Unique  (cost=4456.37..5127.88 rows=1919 width=98)
  ->  Sort  (cost=4456.37..4456.37 rows=19186 width=98)
        ->  Merge Join  (cost=2389.21..2496.11 rows=19186 width=98)
              ->  Sort  (cost=1396.97..1396.97 rows=8321 width=94)
                    ->  Seq Scan on product_t p  (cost=0.00..613.41
rows=8321 width=94)
              ->  Sort  (cost=992.24..992.24 rows=231 width=4)
                    ->  Seq Scan on product_detail_t pd  (cost=0.00..983.19
rows=231 width=4)

EXPLAIN

[postgres@trollandtoad postgres]$ time psql -c "SELECT DISTINCT p.* FROM
product_t p, product_detail_t pd WHERE ((pd.productid=p.productid) AND
(pd.productconditionid<>'PL' or pd.quantityonsite>0) AND pd.active=1) and
(p.Name LIKE '%A%' OR p.description LIKE '%A%' OR p.basesku LIKE '%A%')
order by p.name;" -d trollandtoad2
real    0m6.284s
user    0m0.270s
sys     0m0.030s





Re: Why search term results different query plan?

From
Martijn van Oosterhout
Date:
On Sun, Sep 30, 2001 at 04:18:53AM +0300, Erol ?z wrote:
> Hi,
> Could anybody give me hint, or reccomend a source about this:
> Please note that two queries are different only in search terms (STAR and
> A). Plan and performane difference between them confused me.
> Thanks,
> Erol

%STAR%:
> Unique  (cost=1599.50..1599.58 rows=1 width=98)
>   ->  Sort  (cost=1599.50..1599.50 rows=2 width=98)
>         ->  Nested Loop  (cost=0.00..1599.48 rows=2 width=98)
>               ->  Seq Scan on product_t p  (cost=0.00..613.41 rows=1 width=94)
>               ->  Seq Scan on product_detail_t pd  (cost=0.00..983.19 rows=231 width=4)

%A%:
> Unique  (cost=4456.37..5127.88 rows=1919 width=98)
>   ->  Sort  (cost=4456.37..4456.37 rows=19186 width=98)
>         ->  Merge Join  (cost=2389.21..2496.11 rows=19186 width=98)
>               ->  Sort  (cost=1396.97..1396.97 rows=8321 width=94)
>                     ->  Seq Scan on product_t p  (cost=0.00..613.41 rows=8321 width=94)
>               ->  Sort  (cost=992.24..992.24 rows=231 width=4)
>                     ->  Seq Scan on product_detail_t pd  (cost=0.00..983.19 rows=231 width=4)

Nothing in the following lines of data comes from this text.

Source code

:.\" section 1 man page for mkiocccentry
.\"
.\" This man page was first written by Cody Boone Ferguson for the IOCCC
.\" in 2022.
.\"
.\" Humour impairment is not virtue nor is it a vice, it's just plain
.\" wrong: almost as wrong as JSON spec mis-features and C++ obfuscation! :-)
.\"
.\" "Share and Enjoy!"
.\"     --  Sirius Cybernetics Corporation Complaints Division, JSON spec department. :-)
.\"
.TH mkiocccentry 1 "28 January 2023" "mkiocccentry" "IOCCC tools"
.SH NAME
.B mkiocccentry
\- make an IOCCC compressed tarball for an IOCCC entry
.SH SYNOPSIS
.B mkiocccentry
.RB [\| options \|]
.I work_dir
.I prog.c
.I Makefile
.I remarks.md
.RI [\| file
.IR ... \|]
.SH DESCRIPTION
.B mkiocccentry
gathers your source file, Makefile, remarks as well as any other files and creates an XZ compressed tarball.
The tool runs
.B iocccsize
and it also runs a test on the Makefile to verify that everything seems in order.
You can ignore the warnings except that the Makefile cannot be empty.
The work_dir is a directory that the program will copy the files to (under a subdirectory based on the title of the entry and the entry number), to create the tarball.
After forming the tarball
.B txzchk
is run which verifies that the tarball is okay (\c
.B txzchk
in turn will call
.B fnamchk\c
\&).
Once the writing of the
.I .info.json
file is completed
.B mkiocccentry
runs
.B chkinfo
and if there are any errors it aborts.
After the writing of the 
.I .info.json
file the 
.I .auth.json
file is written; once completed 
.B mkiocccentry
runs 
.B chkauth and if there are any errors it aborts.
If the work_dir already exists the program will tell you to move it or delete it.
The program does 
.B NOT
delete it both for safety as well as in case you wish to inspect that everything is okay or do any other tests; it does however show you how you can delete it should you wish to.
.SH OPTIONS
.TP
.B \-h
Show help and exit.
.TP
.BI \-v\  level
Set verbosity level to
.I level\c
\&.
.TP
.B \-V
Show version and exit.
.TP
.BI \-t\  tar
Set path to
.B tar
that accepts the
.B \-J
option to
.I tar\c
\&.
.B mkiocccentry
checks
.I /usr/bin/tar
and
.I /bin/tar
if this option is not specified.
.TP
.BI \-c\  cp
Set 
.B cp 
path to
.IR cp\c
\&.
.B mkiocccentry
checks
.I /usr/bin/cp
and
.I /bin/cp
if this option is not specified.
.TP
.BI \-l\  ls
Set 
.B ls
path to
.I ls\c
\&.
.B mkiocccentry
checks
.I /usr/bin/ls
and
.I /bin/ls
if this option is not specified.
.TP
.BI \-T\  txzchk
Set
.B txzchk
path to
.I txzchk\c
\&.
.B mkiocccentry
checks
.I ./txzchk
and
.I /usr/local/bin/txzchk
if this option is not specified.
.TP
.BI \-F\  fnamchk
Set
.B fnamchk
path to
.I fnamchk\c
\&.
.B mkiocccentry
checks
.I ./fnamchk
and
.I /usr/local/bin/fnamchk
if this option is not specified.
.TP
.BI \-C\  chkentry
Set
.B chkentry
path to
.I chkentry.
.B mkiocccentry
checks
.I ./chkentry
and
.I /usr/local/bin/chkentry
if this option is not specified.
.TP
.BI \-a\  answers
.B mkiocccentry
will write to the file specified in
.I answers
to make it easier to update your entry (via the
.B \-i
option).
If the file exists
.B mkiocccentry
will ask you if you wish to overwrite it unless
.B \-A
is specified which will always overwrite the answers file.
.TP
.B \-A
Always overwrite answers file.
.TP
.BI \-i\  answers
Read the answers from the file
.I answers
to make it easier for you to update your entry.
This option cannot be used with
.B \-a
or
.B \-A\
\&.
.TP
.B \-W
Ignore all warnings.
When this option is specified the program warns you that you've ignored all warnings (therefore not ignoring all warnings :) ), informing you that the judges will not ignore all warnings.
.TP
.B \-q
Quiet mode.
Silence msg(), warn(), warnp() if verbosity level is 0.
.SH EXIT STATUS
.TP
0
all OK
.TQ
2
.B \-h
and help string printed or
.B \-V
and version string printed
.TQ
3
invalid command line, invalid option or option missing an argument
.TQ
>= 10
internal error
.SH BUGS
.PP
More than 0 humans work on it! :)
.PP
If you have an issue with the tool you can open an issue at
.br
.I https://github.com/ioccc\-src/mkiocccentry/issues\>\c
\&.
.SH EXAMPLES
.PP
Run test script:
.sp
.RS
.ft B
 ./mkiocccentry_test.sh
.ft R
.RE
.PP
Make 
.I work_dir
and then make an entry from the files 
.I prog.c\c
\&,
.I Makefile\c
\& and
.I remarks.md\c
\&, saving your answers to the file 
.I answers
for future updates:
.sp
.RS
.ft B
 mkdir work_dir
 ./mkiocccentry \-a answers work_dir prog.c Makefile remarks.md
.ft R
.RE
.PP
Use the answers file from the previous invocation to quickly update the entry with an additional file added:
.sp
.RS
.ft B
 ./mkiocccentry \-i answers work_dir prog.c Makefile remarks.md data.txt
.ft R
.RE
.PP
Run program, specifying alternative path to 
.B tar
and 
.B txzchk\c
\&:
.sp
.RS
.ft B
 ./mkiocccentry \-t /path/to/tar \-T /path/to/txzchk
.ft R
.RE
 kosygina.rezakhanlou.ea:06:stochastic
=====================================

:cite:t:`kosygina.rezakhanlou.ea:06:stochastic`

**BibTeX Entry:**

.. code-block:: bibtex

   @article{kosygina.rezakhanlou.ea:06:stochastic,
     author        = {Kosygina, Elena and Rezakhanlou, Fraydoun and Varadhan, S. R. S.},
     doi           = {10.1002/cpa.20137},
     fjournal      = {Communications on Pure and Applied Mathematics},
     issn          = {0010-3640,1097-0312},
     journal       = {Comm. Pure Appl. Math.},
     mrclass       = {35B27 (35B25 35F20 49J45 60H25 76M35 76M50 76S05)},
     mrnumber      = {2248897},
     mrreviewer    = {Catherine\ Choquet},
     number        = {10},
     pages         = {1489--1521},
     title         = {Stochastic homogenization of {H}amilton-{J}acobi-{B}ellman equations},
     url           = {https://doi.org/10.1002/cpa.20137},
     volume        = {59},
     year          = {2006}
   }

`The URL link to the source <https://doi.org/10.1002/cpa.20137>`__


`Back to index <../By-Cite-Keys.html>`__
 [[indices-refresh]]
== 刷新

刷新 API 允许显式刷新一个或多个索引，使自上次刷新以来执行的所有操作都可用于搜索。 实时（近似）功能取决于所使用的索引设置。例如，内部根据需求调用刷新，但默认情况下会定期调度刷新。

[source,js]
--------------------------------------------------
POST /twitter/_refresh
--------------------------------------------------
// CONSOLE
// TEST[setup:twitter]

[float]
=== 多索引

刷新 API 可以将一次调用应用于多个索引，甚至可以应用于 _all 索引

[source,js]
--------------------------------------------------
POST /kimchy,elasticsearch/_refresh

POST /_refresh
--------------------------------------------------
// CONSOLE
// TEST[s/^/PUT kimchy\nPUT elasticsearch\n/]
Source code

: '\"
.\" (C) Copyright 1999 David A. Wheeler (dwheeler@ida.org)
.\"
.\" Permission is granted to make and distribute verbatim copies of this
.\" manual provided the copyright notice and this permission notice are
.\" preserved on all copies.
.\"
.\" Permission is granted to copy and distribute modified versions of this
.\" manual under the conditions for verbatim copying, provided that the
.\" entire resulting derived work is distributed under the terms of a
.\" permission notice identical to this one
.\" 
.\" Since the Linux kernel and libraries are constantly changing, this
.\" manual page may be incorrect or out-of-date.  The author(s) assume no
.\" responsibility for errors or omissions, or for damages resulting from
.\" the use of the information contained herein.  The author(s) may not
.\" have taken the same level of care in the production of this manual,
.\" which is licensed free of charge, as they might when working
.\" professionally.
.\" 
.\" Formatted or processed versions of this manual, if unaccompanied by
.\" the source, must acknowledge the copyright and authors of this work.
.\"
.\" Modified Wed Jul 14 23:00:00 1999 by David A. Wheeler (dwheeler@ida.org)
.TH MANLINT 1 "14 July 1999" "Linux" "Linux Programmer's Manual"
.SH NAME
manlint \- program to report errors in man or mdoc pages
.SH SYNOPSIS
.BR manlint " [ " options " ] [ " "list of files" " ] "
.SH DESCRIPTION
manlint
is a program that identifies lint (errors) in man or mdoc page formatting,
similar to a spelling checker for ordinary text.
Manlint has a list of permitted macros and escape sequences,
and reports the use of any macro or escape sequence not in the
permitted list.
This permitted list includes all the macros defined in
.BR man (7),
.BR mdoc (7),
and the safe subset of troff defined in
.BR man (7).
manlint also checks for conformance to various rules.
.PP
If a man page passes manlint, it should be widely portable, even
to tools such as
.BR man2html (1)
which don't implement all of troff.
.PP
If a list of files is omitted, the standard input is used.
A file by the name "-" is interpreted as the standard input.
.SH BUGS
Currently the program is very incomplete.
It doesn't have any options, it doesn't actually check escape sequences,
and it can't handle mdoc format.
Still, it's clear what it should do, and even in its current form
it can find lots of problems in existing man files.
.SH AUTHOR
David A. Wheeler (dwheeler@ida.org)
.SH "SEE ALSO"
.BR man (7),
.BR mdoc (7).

Note how in the first one it assumes that there is only one match in p
whereas in the second there are 8321. Are either of those correct?

I don't really see how you can do any real estimates on %X% type queries,
although maybe it's assuming longer string => less matches.

Not sure how to fix it though...

HTH,
--
Martijn van Oosterhout <kleptog@svana.org>
http://svana.org/kleptog/
> Magnetism, electricity and motion are like a three-for-two special offer:
> if you have two of them, the third one comes free.

Re: Why search term results different query plan?

From
Tom Lane
Date:
"=?iso-8859-9?B?RXJvbCDWeg==?=" <eroloz@esg.com.tr> writes:
> Could anybody give me hint, or reccomend a source about this:
> Please note that two queries are different only in search terms (STAR and
> A). Plan and performane difference between them confused me.

Note the difference in the estimated number of rows matched in
product_t:

>          ->  Seq Scan on product_t p  (cost=0.00..613.41 rows=1 width=94)

>          ->  Seq Scan on product_t p  (cost=0.00..613.41 rows=8321 width=94)

The planner thinks --- not unreasonably, IMHO --- that LIKE '%A%' will
match many more rows than LIKE '%STAR%'.  Accordingly, it prepares
different plans for the two cases.

Since you're complaining, I suppose that LIKE '%STAR%' matches many more
rows than random chance would suggest, and so that plan turns out to be
poorly chosen.

            regards, tom lane

Re: Why search term results different query plan?

From
Tom Lane
Date:
Martijn van Oosterhout <kleptog@svana.org> writes:
> I don't really see how you can do any real estimates on %X% type queries,
> although maybe it's assuming longer string => less matches.

More exactly, it's assuming more fixed characters in the pattern ->
less matches; see like_selectivity in src/backend/utils/adt/selfuncs.c.
While the specific numbers it's using are made from whole cloth, I think
the principle should hold good.

I don't see any way to accumulate actual statistics that would improve
the estimate, do you?

            regards, tom lane

Re: Why search term results different query plan?

From
Martijn van Oosterhout
Date:
On Sat, Sep 29, 2001 at 10:37:24PM -0400, Tom Lane wrote:
> Martijn van Oosterhout <kleptog@svana.org> writes:
> > I don't really see how you can do any real estimates on %X% type queries,
> > although maybe it's assuming longer string => less matches.
>
> More exactly, it's assuming more fixed characters in the pattern ->
> less matches; see like_selectivity in src/backend/utils/adt/selfuncs.c.
> While the specific numbers it's using are made from whole cloth, I think
> the principle should hold good.
>
> I don't see any way to accumulate actual statistics that would improve
> the estimate, do you?

It is difficult, although obviously the results he is getting are bunk. The
only problem I can see is that it doesn't appear to be using any of the
gathered statistics at all. For example, if %STAR% matched the most common
value in the column, the selectivity would still be very low.

What I find most interesting about his case is that the query with %A% ran
40 times faster (260s to 6s) than the one where it thought only 1 row in p
was going to match. What that tells me is that the plan used for %A% is more
appropriate even though %STAR% is more selective.

How can you convince the planner of that?

--
Martijn van Oosterhout <kleptog@svana.org>
http://svana.org/kleptog/
> Magnetism, electricity and motion are like a three-for-two special offer:
> if you have two of them, the third one comes free.